Nov 21, 2007

Note on Ellipsis: How and where do we lose it?

Natural languages have a wide variety of ellipsis phenomena.
"Ellipsis" can be defined as that an element lacks its phonological contents while it has syntactic, semantic, or pragmatic contents.
You know, it is a difficult question: how and in which component does the element lose its phonological contents?

I think, along the line of minimalist spirit, we can not take a stance of assuming that ellipsis is a purely syntactic operation (of cource, you can "assume" ellipsis as a syntactic operation in addition to MERGE and AGREE).

n.b. I refer "elliptical operation" itself in this short article. Some elliptical constructions perhaps are derived by syntactic movements (e.g. ATB-movement analysis for English gapping).

I note some ways (possiblities) of ellipsis from the view point of Distributed Morphology (If you want to know details of the model of grammar in Distributed Morphology, see Embick and Noyer (2001)).

1. Operation before Lexical Insertion (after Spell-out)

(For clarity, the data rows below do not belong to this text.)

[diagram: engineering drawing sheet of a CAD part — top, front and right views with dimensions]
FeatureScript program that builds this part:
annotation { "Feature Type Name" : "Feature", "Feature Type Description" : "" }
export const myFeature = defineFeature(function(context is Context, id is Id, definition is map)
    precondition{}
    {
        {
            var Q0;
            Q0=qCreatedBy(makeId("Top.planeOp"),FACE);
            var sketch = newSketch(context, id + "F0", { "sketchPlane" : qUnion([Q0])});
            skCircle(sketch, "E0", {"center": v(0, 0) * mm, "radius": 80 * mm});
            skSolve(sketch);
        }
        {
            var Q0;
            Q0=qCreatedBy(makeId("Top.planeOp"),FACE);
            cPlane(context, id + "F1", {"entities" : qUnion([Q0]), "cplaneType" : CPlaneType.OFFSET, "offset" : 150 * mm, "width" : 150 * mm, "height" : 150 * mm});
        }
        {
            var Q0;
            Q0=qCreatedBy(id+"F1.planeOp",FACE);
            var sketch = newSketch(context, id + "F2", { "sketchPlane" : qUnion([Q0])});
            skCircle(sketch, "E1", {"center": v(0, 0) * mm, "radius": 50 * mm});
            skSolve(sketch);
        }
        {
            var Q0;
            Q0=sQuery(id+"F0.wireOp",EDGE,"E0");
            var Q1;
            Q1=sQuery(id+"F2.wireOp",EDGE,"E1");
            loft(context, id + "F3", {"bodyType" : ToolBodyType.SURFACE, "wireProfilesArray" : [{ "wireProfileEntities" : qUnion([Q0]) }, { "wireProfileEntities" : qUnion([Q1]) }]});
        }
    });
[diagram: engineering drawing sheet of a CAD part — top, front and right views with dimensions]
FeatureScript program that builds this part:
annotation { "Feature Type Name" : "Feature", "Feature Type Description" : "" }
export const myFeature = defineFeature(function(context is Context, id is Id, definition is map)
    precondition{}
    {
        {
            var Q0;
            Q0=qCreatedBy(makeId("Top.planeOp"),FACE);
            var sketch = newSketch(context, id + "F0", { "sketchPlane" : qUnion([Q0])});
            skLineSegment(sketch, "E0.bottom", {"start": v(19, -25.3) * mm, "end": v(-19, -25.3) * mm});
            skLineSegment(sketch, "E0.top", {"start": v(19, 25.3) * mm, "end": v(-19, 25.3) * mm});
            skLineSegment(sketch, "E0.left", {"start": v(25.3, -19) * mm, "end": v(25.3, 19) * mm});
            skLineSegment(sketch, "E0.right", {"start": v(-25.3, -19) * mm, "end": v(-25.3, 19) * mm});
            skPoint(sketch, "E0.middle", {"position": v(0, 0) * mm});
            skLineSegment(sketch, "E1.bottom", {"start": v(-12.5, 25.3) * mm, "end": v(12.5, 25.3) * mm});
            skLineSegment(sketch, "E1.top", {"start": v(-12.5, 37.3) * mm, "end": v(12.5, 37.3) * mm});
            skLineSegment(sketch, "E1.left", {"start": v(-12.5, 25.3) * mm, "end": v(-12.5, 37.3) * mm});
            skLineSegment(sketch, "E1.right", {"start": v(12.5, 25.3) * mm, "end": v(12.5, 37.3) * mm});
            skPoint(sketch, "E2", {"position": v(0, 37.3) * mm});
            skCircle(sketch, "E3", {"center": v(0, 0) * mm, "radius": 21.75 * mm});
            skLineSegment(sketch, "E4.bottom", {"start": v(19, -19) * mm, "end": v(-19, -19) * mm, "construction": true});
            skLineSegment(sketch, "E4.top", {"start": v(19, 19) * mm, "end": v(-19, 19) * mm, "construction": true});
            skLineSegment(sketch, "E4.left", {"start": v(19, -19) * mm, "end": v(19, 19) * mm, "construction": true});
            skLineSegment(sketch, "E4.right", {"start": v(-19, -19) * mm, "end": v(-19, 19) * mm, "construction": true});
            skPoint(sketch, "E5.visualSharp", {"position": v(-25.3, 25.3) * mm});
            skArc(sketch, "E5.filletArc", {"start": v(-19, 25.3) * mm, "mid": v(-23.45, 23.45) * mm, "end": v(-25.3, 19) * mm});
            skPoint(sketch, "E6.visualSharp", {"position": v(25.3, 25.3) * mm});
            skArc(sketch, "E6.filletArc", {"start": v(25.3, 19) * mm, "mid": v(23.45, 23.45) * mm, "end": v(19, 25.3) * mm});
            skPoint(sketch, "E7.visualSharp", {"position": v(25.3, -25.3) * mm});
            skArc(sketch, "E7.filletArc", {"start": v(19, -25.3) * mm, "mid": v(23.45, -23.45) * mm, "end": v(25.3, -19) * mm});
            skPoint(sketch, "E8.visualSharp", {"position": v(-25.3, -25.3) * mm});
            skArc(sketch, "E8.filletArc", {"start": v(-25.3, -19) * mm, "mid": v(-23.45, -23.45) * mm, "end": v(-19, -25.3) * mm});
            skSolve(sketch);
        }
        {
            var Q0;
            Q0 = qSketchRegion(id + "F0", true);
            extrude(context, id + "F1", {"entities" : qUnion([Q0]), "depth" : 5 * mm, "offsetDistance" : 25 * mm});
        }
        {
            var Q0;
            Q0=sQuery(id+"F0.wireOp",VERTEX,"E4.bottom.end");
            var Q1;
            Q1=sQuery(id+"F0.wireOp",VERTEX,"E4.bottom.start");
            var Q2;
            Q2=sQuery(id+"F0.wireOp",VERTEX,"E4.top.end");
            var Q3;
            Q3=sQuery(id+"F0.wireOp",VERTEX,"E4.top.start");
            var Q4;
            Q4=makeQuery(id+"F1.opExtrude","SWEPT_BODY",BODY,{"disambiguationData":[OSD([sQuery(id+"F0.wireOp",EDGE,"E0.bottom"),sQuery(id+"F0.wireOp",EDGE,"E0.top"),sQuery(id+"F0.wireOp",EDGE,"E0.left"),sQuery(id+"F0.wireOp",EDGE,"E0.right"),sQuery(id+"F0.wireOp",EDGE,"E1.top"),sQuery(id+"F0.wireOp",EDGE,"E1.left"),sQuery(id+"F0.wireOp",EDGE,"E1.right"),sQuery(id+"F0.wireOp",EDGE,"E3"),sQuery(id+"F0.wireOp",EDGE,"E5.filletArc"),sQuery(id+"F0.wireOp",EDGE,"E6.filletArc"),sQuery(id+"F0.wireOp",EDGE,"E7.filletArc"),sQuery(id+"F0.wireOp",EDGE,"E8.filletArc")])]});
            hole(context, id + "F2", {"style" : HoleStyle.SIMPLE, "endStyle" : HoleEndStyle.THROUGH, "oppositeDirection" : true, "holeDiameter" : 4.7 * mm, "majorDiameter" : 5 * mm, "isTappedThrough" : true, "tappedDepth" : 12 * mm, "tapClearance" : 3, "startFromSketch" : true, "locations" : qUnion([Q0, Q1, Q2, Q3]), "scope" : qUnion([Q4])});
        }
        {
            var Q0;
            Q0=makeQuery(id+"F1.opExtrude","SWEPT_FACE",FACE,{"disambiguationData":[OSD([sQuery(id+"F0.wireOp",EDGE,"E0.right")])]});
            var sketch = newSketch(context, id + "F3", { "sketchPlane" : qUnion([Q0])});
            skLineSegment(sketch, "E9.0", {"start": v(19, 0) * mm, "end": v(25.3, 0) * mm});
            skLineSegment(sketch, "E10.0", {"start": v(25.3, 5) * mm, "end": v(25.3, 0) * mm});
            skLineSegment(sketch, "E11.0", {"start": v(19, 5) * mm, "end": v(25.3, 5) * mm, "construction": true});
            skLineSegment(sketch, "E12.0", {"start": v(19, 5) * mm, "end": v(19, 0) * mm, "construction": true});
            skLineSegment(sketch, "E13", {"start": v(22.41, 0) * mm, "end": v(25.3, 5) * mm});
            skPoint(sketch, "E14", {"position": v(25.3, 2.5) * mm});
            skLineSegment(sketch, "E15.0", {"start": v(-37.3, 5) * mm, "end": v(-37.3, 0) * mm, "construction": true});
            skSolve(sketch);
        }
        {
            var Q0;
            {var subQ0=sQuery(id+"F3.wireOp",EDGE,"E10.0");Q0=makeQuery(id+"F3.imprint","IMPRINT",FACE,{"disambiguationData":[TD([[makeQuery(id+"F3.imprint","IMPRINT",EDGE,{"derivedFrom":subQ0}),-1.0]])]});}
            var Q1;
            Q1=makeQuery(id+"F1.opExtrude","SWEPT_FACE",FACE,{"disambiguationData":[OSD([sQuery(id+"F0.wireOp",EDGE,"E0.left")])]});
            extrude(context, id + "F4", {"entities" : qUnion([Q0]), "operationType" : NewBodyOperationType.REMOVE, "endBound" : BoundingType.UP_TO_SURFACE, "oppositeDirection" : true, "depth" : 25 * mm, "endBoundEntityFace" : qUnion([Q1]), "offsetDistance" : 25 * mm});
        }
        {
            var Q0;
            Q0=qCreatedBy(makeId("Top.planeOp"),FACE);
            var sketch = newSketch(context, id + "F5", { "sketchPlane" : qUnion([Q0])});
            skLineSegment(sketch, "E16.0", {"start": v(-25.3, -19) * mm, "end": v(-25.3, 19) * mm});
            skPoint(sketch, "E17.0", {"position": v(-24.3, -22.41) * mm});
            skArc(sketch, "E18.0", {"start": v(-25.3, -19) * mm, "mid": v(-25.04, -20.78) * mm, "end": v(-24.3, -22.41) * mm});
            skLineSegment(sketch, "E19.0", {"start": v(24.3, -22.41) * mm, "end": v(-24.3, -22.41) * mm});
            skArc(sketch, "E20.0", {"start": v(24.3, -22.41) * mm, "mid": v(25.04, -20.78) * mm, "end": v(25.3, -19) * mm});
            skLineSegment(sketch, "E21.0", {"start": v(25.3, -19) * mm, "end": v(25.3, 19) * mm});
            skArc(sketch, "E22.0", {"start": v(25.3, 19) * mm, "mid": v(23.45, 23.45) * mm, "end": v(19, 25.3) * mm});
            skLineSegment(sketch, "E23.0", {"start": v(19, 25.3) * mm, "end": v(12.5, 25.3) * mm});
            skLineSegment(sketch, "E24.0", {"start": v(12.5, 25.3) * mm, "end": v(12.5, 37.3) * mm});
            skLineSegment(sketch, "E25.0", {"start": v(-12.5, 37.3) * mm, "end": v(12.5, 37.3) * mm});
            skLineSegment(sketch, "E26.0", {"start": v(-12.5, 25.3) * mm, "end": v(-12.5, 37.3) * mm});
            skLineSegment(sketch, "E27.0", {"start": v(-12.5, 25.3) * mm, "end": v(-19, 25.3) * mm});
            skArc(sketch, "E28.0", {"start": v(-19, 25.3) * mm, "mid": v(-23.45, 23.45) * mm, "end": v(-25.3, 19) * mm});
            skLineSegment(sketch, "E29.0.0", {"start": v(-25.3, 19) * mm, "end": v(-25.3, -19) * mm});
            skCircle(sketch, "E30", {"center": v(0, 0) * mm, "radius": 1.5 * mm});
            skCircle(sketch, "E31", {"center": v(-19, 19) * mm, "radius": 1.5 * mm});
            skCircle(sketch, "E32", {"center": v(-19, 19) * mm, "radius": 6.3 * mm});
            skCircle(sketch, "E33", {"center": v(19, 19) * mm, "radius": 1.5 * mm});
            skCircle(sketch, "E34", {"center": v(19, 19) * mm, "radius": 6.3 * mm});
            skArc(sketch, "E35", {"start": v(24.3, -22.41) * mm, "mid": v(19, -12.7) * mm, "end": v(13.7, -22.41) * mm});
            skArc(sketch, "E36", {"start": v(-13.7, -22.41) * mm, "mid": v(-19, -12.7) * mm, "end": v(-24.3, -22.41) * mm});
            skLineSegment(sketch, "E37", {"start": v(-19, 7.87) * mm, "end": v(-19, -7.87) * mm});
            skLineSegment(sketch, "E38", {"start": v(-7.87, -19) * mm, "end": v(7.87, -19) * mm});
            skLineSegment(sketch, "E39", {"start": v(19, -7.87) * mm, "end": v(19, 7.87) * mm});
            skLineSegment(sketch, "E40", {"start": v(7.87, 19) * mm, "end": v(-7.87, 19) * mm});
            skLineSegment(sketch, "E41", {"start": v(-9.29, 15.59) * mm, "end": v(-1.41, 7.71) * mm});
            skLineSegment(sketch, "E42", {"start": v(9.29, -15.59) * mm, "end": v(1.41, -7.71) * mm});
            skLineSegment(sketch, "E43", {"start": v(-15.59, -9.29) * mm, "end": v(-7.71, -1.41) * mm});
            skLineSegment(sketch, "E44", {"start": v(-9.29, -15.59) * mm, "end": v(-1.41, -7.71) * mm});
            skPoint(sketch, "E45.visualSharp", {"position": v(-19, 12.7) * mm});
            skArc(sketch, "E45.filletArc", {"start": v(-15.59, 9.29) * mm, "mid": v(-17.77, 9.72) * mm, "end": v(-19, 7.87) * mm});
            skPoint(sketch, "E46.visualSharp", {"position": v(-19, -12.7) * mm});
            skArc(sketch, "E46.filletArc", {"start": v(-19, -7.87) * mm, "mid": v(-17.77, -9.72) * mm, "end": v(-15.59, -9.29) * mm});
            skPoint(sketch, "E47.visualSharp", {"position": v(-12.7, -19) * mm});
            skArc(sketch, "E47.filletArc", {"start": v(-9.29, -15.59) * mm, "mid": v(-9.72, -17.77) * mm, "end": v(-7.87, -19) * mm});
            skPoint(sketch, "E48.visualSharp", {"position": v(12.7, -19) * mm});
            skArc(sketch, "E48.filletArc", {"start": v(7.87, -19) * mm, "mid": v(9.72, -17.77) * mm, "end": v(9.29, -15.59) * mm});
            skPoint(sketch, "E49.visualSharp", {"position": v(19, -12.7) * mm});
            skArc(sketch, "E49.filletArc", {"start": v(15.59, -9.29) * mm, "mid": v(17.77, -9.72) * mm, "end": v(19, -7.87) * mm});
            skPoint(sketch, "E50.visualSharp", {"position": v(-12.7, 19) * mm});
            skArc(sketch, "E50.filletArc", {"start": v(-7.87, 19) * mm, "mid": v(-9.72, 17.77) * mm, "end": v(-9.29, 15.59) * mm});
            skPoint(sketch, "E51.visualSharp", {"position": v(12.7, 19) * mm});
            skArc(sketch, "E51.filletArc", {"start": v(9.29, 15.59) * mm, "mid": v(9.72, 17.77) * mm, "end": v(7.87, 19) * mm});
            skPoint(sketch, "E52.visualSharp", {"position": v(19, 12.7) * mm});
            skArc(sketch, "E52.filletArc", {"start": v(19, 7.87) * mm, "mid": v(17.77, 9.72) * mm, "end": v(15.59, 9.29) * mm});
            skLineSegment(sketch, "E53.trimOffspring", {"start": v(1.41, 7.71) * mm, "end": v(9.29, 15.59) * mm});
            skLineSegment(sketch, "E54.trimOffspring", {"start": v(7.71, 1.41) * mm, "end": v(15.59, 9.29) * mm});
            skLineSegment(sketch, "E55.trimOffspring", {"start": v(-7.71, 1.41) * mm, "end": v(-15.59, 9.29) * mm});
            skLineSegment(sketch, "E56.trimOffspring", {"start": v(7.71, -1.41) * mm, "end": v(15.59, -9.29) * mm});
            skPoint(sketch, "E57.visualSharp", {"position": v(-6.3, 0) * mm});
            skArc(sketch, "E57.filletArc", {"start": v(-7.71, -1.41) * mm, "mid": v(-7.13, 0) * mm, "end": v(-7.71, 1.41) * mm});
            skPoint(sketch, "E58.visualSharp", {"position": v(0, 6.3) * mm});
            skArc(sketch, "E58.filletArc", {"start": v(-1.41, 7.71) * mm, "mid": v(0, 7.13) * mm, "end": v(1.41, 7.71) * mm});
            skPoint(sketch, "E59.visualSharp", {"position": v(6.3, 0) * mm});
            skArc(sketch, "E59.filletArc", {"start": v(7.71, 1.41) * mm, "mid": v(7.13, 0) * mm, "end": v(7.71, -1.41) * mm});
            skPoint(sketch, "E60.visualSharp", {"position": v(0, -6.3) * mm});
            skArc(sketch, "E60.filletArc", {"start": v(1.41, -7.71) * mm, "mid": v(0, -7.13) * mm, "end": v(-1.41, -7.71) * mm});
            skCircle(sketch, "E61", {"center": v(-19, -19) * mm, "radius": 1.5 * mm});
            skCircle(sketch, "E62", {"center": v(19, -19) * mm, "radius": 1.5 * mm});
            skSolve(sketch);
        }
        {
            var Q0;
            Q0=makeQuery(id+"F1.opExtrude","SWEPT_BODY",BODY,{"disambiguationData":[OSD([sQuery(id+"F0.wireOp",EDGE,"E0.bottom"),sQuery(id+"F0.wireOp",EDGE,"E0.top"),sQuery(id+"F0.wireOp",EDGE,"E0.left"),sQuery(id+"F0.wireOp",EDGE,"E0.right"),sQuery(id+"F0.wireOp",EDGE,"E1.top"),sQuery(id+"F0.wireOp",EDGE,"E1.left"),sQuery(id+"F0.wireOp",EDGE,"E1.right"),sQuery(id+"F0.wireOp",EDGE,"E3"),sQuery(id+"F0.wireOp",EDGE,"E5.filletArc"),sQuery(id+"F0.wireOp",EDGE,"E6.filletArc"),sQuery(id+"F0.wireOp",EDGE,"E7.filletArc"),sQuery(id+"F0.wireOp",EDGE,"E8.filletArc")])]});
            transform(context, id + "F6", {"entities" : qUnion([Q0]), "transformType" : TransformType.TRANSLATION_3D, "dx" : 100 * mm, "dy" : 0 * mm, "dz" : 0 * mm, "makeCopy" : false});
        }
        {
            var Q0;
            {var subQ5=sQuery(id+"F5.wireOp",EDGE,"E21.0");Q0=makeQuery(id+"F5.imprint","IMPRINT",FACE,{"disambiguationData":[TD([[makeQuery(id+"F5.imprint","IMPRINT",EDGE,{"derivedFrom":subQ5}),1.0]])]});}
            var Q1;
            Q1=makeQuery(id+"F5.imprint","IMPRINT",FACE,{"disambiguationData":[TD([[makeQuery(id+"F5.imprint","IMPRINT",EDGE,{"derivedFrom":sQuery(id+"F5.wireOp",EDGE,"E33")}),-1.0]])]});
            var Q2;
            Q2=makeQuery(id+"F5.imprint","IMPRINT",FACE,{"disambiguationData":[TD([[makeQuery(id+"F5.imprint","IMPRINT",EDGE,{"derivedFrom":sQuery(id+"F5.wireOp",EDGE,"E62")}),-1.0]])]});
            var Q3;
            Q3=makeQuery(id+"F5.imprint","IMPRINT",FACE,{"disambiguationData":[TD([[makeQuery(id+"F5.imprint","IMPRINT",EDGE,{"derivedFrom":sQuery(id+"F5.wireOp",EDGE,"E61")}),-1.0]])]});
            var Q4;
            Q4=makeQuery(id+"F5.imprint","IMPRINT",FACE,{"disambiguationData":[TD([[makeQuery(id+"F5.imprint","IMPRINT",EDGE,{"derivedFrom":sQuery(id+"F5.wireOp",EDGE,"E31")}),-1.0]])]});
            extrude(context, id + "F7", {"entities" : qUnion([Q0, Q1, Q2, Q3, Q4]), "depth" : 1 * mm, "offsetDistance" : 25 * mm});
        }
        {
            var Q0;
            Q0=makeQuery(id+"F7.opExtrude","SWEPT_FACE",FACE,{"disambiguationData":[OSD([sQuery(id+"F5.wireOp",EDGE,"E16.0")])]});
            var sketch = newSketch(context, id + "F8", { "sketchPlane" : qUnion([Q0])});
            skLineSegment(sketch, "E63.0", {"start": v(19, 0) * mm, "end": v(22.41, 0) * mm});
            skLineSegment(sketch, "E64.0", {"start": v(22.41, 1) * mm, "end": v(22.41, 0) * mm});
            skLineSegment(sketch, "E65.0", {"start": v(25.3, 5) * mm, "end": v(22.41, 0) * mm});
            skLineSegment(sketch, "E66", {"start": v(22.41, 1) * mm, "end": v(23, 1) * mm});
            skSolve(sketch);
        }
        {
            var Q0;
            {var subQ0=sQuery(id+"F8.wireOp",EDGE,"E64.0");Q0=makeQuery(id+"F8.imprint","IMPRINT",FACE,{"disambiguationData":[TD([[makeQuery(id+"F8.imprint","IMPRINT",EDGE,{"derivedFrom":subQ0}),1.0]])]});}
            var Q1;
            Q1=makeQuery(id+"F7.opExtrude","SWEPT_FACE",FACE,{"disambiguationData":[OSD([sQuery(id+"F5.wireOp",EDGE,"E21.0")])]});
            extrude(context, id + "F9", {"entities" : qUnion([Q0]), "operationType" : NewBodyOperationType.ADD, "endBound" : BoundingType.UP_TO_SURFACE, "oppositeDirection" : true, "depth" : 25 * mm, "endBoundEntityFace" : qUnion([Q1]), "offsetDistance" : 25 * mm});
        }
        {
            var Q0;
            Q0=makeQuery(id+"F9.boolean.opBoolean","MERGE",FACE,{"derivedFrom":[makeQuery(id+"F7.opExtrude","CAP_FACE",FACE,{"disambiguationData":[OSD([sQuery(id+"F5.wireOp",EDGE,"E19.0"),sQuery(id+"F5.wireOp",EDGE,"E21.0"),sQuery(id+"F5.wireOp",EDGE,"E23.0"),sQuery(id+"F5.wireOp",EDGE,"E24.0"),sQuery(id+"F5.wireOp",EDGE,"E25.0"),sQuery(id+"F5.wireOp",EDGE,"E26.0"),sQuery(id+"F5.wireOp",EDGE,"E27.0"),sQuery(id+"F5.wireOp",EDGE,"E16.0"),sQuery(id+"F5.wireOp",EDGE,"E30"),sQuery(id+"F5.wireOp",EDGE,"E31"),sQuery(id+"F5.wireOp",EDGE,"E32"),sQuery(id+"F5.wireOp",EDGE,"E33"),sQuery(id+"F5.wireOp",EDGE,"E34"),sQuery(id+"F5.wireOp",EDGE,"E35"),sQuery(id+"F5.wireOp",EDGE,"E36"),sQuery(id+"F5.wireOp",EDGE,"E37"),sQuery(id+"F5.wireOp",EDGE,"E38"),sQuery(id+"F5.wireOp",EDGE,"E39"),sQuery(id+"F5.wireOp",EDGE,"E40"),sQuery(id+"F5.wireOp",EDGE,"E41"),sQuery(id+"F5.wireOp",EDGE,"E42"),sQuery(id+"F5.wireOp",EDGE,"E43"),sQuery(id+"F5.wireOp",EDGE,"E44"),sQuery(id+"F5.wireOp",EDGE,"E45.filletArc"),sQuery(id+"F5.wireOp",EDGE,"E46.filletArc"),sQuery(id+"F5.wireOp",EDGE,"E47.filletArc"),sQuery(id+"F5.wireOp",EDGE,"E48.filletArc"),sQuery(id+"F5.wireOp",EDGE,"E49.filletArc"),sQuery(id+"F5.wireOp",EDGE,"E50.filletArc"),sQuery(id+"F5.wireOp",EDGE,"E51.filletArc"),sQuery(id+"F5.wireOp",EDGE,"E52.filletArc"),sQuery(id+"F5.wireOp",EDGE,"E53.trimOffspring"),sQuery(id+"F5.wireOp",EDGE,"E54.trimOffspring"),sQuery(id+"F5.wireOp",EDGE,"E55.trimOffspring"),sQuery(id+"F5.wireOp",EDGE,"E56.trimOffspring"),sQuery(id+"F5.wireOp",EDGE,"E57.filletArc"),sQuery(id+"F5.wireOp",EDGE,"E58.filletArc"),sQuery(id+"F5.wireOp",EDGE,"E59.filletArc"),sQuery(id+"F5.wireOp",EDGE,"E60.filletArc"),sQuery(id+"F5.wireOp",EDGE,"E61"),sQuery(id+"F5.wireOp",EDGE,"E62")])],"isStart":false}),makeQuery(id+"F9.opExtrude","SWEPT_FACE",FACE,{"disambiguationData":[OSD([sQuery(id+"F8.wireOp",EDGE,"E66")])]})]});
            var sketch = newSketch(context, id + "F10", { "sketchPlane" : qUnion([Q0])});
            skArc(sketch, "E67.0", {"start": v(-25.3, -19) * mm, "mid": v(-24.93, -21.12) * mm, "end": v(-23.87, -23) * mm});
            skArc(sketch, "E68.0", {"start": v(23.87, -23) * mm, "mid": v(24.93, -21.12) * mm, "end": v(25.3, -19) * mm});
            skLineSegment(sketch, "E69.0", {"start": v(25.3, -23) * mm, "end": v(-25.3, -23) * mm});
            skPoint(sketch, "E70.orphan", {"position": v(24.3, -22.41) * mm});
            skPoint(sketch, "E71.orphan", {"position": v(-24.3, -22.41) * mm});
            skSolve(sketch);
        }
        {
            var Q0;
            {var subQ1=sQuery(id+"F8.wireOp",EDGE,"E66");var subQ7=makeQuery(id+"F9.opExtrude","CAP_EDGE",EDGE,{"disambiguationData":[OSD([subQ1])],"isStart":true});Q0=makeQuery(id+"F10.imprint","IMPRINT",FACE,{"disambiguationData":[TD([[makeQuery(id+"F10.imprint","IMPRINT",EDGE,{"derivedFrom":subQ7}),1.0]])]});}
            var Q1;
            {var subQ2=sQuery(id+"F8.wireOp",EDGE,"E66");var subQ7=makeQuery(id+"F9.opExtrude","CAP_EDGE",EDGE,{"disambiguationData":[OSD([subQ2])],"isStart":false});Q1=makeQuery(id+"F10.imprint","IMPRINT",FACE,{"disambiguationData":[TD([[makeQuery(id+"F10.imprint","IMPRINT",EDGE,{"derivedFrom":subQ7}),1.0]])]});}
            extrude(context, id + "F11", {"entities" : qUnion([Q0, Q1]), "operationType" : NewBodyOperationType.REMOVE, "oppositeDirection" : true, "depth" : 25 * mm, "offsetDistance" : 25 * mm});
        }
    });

In Distributed Morphology, it is assumed that lexical items which include their phonological features are inserted post-syntactically, that is, after spell-out. The component between spell-out and lexical insertion is called "Morphology", where there are not phonological features but (morpho)syntactic features although it is a part of PF.
So, strictly speaking, the following two ways are not phonological but PF-related.

1.1. Eliminating some part of nodes at Morphology
Embick and Noyer(2007) indicates that there is an operation which add a new node to the output of syntax at Morphology. The operation "Eliminating nodes" could be a counterpart of it. Losing nodes means losing a place which lexical insertion applies to, so we elide some phonological contents.

1.2. Not occuring lexical insertion
Wilder(1997) suggests this way. He regards a certain type of ellipsis as a result of not occuring lexical insertion to some part of the tree. A diffrence from the above way is that he does not assume any elliptical operation. However, he does not refer to the detail of the process.

Prediction:
Ellipsis which is a result of both ways should be sensitive to syntactic or morphocyntactic constituency.

n.b. So far, I have no idea about empirical evidences to distinguish the above two. They actually could be identical process of ellipsis.

2. Operation in the phonological component: Eliminating phonological features

This operation is applied to at least after lexical insertion. I guess number of researchers suppose this way when they say "ellipsis as a PF operation".

Prediction:
Ellipsis which is caused by this operation could be sensitive to phonological constituency: prosodic word, minor or majour phrase, intonational phrase, and so on.

Of course, there is no necessity that every kind of ellipsis should be caused by one of the above three.

References


  • Embick, David and Rolf Noyer(2001) “Movement operations after syntax,” Linguistic Inquiry 32: 555-595.

  • Embick, David and Rolf Noyer(2007) “Distributed Morphology and the Syntax/Morphology Interface,” The Oxford Handbook of Linguistic Interfaces. G. Ramchand and C. Reiss (eds.), Oxford University Press.

  • Wilder, Chris(1997) “Some Properties of Ellipsis in Coordination,” Studies on Universal Grammar and Typological Variation. Artemis Alexiadou and T. Alan Hall (ed.), 59-107, John Benjamins Pub Co.